Он подпер голову рукой, перебирая пальцами редкую рыжеватую бороду, в которой уже виднелась седина, глубоко вздохнул и неожиданно улыбнулся.
У входной двери позвонили; де Вриндт вздрогнул, нахмурился, прошаркал к двери. И тотчас обрадовался, поспешно провел англичанина в комнаты и обещал сразу же сварить кофе. Оба они достаточно долго прожили на Востоке и знали, что отказываться от чашечки кофе ни в коем случае нельзя; вдобавок сдобренная сахаром кипящая вода уничтожает куда больше содержащихся в зернах вредных веществ, чем при европейском способе приготовления кофе. Л. Б. Эрмин попросил разрешения снять пиджак и, сняв его, расположился на диване, прислонясь к прохладной стене и наблюдая, как де Вриндт снует туда-сюда, заваривая в медной турке давно смолотый кофе, а затем подает его на стол.

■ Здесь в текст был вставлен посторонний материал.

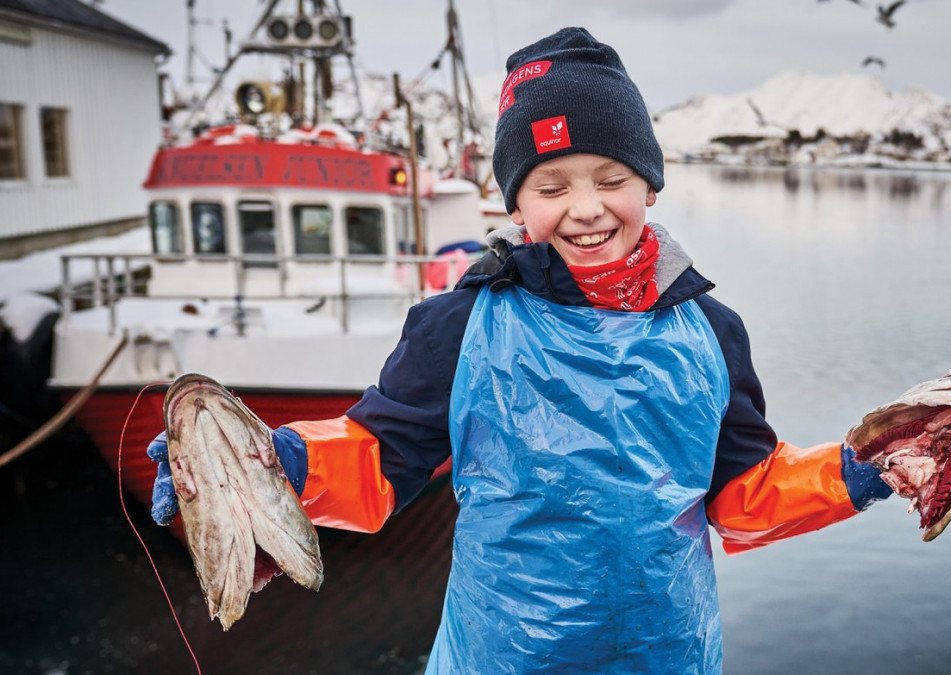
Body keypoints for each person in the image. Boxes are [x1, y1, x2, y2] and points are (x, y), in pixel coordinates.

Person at [148, 27, 893, 673]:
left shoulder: (711, 330)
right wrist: (279, 462)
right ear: (516, 202)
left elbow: (742, 494)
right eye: (552, 184)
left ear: (651, 186)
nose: (589, 207)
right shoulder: (461, 321)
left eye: (613, 178)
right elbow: (377, 460)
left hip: (668, 657)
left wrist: (856, 468)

Цицит [16] на рубашке — своего рода бестолковый защитный нагрудник, каждый раз думал Эрмин, вспоминая войну, — эти длинные белые шелковые нити, разлетаясь, повторяли каждое движение хозяина, когда он поставил перед гостем латунный поднос с двумя чашечками и шкатулку, в которой лежали черно-коричневые индийские сигары, крепкие черуты.
— С вашего разрешения, я предпочту свою трубку, — сказал Эрмин, — черутам я не доверяю.
Голландец усмехнулся:
— Они крепкие, но и весьма хорошие, ваши черуты. Город Иерусалим и без того весьма изнашивает сердце, так что чуть больше или чуть меньше уже не имеет значения; коронарные сосуды, говорит доктор Глускинос, и сами сердечные сосуды. Если выкуриваешь их до конца, в груди возникает легкое неприятное давление, но вечно жить незачем, верно?
Эрмин внимательно смотрел на мужчину с водянистыми глазами и слегка отвисшей нижней губой. Вот здесь и надо зацепиться: за город на недельку-другую… он даже знал куда. И причину называть незачем.
— Доктор Глускинос вами доволен, де Вриндт?
Голландский еврей, сидящий напротив, громко рассмеялся, оскалив желтые зубы, будто услышал отличный анекдот.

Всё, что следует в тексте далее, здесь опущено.